Select Case Right(WhateverTheUserSelectedForAFilePath,4)
     Case ".csv"
              'your csv code options
     Case ".xls"
             'your old-school Excel file options
     Case "xlsx"
             'New School Excel
     Case else
             Msgbox "Forget it, pick as proper file."
             'bailing out code
End Select

.csv uses DoCmd.Transfertext and .xls uses DoCmd.TransferSpreadsheet
They each have wrinkles particular to themselves in terms of options.
yoducatiAuthor Commented:
Ok.
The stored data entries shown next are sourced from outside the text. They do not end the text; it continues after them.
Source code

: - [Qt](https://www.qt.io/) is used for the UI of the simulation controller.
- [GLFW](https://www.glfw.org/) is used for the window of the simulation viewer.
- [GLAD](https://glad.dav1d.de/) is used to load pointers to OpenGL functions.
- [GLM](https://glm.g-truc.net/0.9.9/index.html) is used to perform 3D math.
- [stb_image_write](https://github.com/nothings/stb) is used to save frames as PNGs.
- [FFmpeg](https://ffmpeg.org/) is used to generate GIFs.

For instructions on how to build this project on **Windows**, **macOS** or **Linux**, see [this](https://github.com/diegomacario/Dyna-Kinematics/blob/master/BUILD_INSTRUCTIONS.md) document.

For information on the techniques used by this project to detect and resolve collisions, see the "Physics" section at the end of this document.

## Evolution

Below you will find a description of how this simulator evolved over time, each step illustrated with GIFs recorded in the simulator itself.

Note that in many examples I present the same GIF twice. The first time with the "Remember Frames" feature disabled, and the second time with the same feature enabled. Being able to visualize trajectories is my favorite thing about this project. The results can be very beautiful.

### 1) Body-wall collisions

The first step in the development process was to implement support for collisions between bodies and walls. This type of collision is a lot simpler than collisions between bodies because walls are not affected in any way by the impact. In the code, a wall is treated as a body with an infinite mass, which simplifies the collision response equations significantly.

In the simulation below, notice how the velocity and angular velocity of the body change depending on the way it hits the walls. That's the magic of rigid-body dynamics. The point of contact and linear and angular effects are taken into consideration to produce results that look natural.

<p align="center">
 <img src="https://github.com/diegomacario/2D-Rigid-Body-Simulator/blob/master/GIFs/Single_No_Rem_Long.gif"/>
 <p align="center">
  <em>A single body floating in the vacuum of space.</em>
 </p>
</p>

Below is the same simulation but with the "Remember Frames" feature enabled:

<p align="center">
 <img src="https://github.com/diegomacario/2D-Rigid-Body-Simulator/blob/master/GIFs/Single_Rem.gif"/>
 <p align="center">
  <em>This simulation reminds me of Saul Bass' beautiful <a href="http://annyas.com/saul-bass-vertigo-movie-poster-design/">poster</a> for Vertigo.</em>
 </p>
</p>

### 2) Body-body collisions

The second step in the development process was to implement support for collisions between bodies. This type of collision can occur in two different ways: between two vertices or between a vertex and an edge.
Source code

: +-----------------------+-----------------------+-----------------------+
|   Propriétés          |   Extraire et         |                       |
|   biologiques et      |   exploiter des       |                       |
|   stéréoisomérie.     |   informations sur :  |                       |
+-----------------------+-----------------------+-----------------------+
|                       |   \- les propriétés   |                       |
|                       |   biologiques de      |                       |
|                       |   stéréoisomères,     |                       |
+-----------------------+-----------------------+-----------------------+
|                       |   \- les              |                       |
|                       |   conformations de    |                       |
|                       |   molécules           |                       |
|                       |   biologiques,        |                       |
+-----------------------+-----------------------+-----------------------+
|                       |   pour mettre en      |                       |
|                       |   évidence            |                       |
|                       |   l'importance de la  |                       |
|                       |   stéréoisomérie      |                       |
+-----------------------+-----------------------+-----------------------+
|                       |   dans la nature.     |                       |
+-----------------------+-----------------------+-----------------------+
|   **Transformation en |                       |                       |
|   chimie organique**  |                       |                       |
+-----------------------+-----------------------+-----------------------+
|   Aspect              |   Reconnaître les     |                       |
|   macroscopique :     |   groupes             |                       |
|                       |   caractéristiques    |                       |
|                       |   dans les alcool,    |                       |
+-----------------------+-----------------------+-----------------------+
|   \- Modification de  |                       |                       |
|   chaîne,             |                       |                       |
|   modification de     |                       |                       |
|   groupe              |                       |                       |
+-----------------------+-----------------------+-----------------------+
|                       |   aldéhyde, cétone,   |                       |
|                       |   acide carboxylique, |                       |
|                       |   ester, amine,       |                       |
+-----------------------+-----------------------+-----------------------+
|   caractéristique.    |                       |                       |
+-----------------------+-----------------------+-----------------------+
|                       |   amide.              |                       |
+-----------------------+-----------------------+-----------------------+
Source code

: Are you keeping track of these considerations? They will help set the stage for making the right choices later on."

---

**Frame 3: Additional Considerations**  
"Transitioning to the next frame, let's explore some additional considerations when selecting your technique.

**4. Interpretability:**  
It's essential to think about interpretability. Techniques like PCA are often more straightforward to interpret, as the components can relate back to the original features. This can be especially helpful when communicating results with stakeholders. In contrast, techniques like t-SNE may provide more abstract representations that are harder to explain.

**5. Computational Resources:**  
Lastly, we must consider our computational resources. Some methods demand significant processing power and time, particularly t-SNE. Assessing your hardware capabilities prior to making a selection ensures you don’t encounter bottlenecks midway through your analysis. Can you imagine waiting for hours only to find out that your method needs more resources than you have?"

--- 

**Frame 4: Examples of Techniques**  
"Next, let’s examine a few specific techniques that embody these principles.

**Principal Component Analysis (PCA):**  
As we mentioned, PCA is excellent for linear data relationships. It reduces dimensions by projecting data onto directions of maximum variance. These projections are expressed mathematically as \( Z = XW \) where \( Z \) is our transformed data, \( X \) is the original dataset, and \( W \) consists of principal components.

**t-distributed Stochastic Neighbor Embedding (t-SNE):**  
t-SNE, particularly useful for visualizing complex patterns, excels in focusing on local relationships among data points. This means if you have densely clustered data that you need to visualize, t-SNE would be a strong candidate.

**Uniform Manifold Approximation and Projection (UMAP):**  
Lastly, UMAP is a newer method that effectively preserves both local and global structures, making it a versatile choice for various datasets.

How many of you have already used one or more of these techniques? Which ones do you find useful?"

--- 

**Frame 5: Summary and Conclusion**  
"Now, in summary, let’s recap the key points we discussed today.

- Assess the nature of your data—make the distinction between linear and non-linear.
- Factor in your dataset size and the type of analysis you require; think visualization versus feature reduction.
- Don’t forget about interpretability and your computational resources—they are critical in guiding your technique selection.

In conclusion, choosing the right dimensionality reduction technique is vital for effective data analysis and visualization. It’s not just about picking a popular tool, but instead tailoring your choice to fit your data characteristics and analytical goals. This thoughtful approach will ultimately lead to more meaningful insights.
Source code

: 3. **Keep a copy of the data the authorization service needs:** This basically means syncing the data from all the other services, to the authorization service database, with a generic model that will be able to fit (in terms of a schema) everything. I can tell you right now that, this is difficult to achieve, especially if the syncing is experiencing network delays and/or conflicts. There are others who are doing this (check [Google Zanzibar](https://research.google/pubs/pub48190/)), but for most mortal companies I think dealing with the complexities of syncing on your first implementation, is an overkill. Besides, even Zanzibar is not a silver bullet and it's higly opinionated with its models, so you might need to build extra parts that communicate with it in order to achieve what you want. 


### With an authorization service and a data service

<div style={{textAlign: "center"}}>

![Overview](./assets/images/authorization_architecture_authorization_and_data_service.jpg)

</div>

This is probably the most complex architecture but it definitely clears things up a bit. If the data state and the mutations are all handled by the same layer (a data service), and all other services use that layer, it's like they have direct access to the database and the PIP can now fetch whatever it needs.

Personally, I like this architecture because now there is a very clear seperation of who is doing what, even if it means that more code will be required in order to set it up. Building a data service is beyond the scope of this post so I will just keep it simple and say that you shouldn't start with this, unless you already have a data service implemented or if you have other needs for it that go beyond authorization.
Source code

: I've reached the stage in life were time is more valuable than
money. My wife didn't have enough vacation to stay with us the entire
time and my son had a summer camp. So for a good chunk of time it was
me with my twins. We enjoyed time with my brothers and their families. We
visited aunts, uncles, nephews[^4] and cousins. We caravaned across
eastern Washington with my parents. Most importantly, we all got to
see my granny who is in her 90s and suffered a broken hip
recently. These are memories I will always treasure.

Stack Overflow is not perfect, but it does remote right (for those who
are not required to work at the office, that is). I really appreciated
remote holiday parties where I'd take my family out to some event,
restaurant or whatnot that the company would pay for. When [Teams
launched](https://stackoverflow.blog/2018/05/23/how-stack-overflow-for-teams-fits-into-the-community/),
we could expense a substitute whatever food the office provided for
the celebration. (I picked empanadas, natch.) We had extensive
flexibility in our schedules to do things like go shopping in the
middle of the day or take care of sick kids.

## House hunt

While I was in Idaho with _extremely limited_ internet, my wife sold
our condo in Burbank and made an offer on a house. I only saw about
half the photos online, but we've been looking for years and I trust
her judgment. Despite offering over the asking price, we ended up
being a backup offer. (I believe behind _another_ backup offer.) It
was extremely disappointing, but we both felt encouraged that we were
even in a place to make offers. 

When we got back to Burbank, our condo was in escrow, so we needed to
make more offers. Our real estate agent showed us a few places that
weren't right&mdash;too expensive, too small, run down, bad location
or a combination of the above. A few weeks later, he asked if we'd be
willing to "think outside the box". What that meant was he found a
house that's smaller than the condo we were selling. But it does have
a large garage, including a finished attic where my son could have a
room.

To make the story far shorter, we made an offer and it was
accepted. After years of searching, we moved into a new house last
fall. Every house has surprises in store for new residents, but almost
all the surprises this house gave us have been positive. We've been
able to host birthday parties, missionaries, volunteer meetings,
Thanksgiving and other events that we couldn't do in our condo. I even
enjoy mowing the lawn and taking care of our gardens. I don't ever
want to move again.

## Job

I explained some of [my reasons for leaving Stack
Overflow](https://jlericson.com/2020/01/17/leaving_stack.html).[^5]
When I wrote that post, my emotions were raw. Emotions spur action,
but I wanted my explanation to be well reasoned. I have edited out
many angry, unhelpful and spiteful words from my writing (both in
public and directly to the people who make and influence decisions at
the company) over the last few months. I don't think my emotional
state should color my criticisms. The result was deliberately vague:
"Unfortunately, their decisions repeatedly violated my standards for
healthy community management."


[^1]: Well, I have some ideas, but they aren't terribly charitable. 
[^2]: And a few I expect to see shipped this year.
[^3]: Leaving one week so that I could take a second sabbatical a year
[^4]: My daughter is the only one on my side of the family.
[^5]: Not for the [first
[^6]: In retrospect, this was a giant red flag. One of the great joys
So do both .xls and .xlsx use the docmd.transferspreadsheet or is there another one for .xlsx?
No, they both use it, but there'd be a different value of AcSpreadSheetType  for each one
You need acSpreadsheetTypeExcel9  for .xls and probably acSpreadsheetTypeExcel12 for .xlsx
There's other options to that command, too.
yoducatiAuthor Commented:
Ok it sounds like I need to get us switched over to just a csv file sooner rather than later.  Thanks for all the help!  This is working so I will close this out.  I thought of another question I am going to likely have when I get to another piece of the automation so I will post a new one with a link to this when I do.  Thanks again!
yoducatiAuthor Commented:
As a quick follow up, is there a way to trap the error about key violations and suppress it or provide my own?  I get the error message that says something along the lines of "x number of records weren't imported and x number were lost due to key violations do you wish to continue etc".  I get the error even though the number for both is "0" and all the records are imported perfectly.  I added some code to compare the sum of the invoice details imported to the parent invoice total to make sure they match just in case the user imported the wrong file.  If they don't match the code should delete the records that were just imported.  I think I have that written correctly in VBA but it doesn't even run because of this other error that stops the rest of my code after the records are imported.
You can turn warnings off but you MUST be certain to turn them back on.  This is so important that I use a macro because I always want to do two steps.  The first macro turns the warnings Off and it turns the hourglass on.  Then the other macro turns the warnings back on and the hourglass off.  The visual clue of the hourglass prevents me from accidentally leaving the warnings off if I break in to the code during testing and it doesn't get to the end of the procedure.  If you leave the warnings off, Access will not warn you if you make design changes to an object and forget to save it before closing the object.  It will silently discard the design changes which could be very bad for you.
I think...
That what you are seeing are the SQL action query warnings
They can be toggled

DoCmd.SetWarnings False
DoCmd.SetWarnings True


Unusually important warning!


Using SetWarnings has broad effect.
You really, REALLY, REALLY want to ensure that False is only in play for the minimum amount of time required.

Code like this
        'kill existing records in tblWeldProcData
        DoCmd.SetWarnings False
        db.Execute "DELETE tblWeldProcData.* FROM tblWeldProcData;", dbSeeChanges
        'run the append query
        Set qdf1 = db.QueryDefs("qryAppendWeldProcData")
        qdf1(0) = Me.Parent.JobID
        DoCmd.SetWarnings True
        DoCmd.TransferSpreadsheet acExport, acSpreadsheetTypeExcel9, "tblWeldProcData", "c:\prod\tblWeldProcData.xls", True

As soon as you don't need to suppress the warnings, turn them back on.
And in any procedure where you use it, make sure that they are turned on again in your error handler.
Much grief can be avoided (like whole tables deleted by accident) by NOT mucking with that setting until you need to, and reverting to default immediately.
yoducatiAuthor Commented:
Thanks for the help guys.  Good to know about the risks as well!  I have only one line that runs in between turning the warnings off and back on again.  The rest of my procedure works great now that the popup window about the key violations doesn't show up.